This report describes the key learnings and most touching experiences from my summer school in Stanford. The report begins with describing the context, i.e. the path to getting in to Stanford and what happened while there. After the introduction, the report focuses on describing the academic and extra-curricular activities what I experienced while there.
Path to Stanford
Having been interested in entrepreneurship before going to Stanford, I’d always wanted to experience the atmosphere there. Despite my high expectations, I had very little real knowledge on what would happen once in Stanford. To gain a better understanding prior to my departure to West coast, I asked several Stanford alumni from Aalto about the best tips about which courses to select, what to do while there etc.. Based on those advices I thought I had formed a solid understanding on what would happen. I couldn’t have, however, been more wrong – Stanford by far exceeded all my expectations in a positive way.
Based on discussions with Stanford alumni, I initially selected three courses: Interactive Management Science, Introduction to Decision Making and Technology Entrepreneurship. After the first week, all courses seemed really interesting and practical. I decided, though, to swap one of the courses, namely Introduction to Decision Making, as I wanted a bit more challenging courses while in Stanford. The course I chose instead was Data Mining, which ended up being both extremely interesting and insightful.
Interactive Management Science
The course combines basic mathematic theories to make management decisions. The course challenges the insight of using average as a key decision criteria, as average has several in-built flaws in real, rarely linear World. Course consisted a lot of Excel exercises, lectures and final project on the topic. Overall, the course gave me insight on how to communicate relatively complex topics in a way that is both not too complex to understand but is not merely an average of assumptions.
The course teaches basic methods on how to understand relationships between data attributes and predict future outcomes based on data. The focus of the course was especially, how to handle large datasets which consume a lot of computing power. The workload of the course was relatively high, but the course was also extremely rewarding. The lectures itself were well organized and the professor, working at Google, was able to provide us with practical insight on how the data mining is conducted in practice. I’d say this course was the most educational of my three courses.

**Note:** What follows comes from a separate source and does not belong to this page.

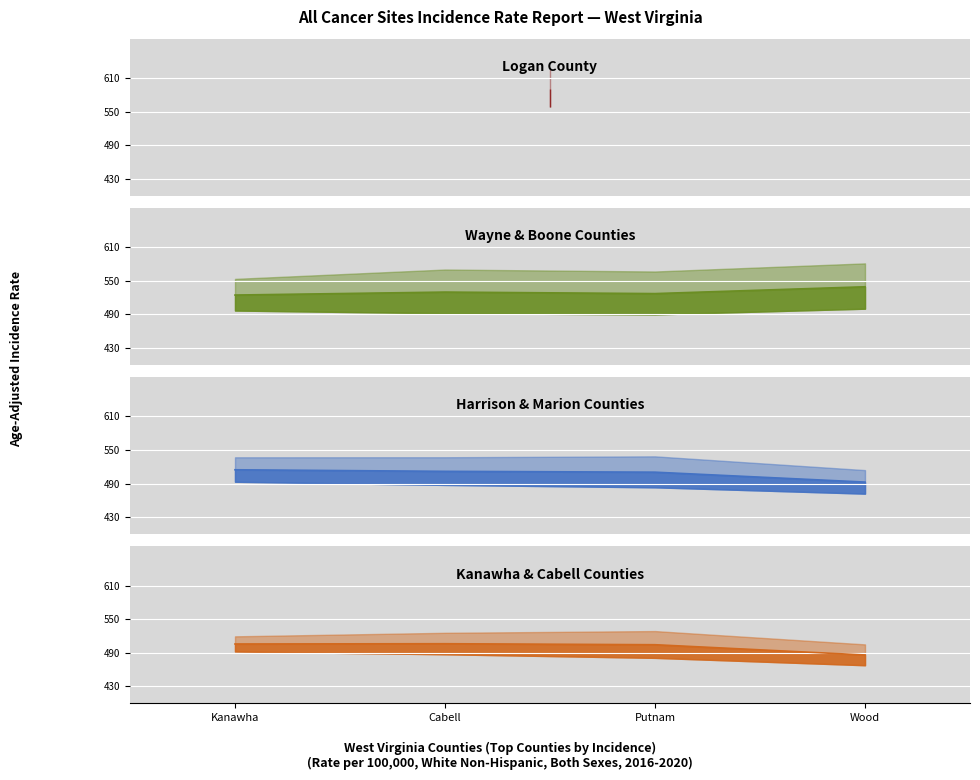

What are all the series names shown in the legend?

Wayne & Boone Counties rate, Harrison & Marion Counties rate, Kanawha & Cabell Counties rate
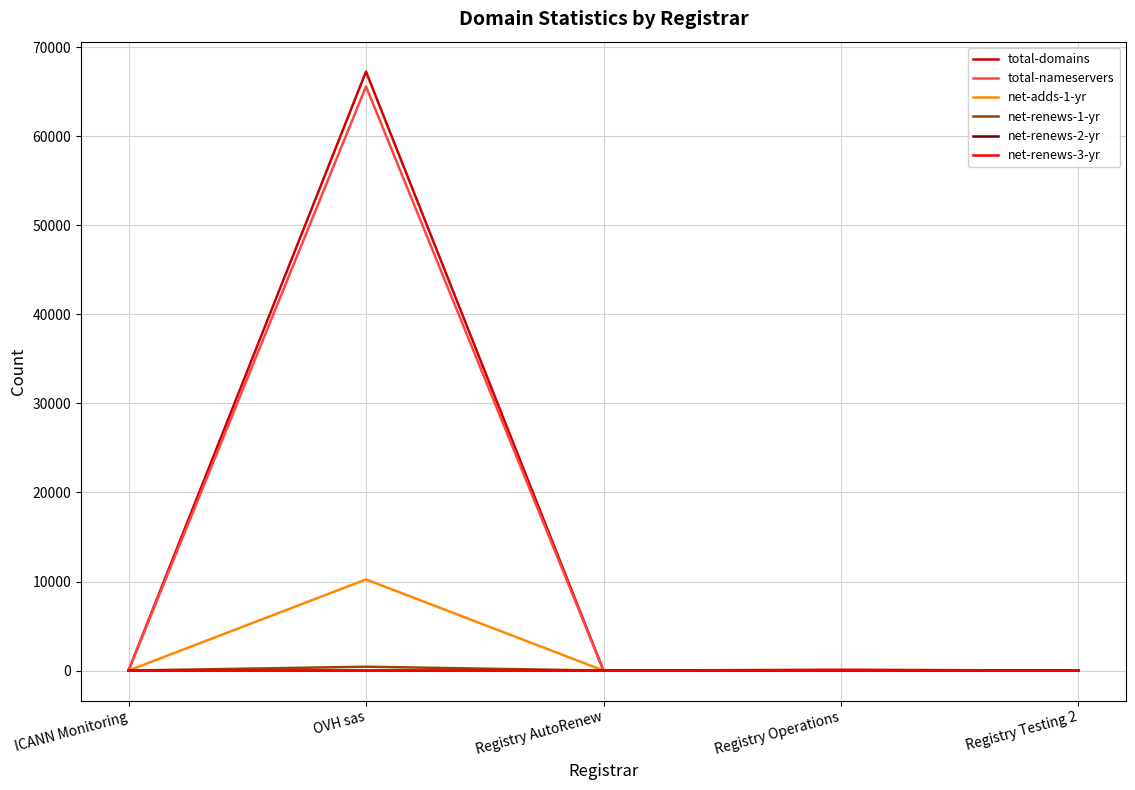

The value of net-adds-1-yr at Registry Testing 2 is 7161. True or false?

False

The course gives exceptionally well-organized overview on entrepreneurship and the subtopics in its core. In practice, the course comprised several panel discussions with real entrepreneurs, VCs, lawyers etc., as well as top quality lectures from Tom Kosnik and Rebeca Hwang. A big part of the course was a practical project, where teams of 5 selected an idea, broke it to hypothesis and validated those hypothesis on real customers to find out whether the idea was worth pursuing or not. The course taught me more than I could have imagined and most importantly, gave me a real spark to learn more about entrepreneurship – hopefully by starting my own startup one day.
Being in the heart of Silicon Valley, Stanford provides unparalleled opportunities to explore life outside campus. I visited three companies, namely Google, Facebook and YouNoodle, to hear about how it is to work there and how they differ from Finnish companies. As a really brief summary of those visits, Silicon Valley corporate culture is extremely achievement-driven and meritocratic, and at the same time, organizations are really flat.
In addition to the aforementioned three academic courses, I participated in Silicon Valley Innovation Academy, 7 weeks long project focusing on design thinking and how to move from an idea to real startup concept. During the project, we had several workshops e.g. in understanding Silicon Valley mindset and how to do design thinking in practice. The experience was really helpful and the teamwork taught me a lot on working in a team with totally different strengths and capabilities.
The trip wasn’t of course only about academics. California has several places worth seeing and, thus, I spend my weekends mostly on travelling around the area. The trips I participated included but were not limited to Los Angeles, Santa Cruz, Napa Valley, Sausalito, San Francisco, Yosemite, Lake Tahoe… Furthermore, those trips and hangouts at the campus gave me several friendships which will surely last even after leaving Stanford.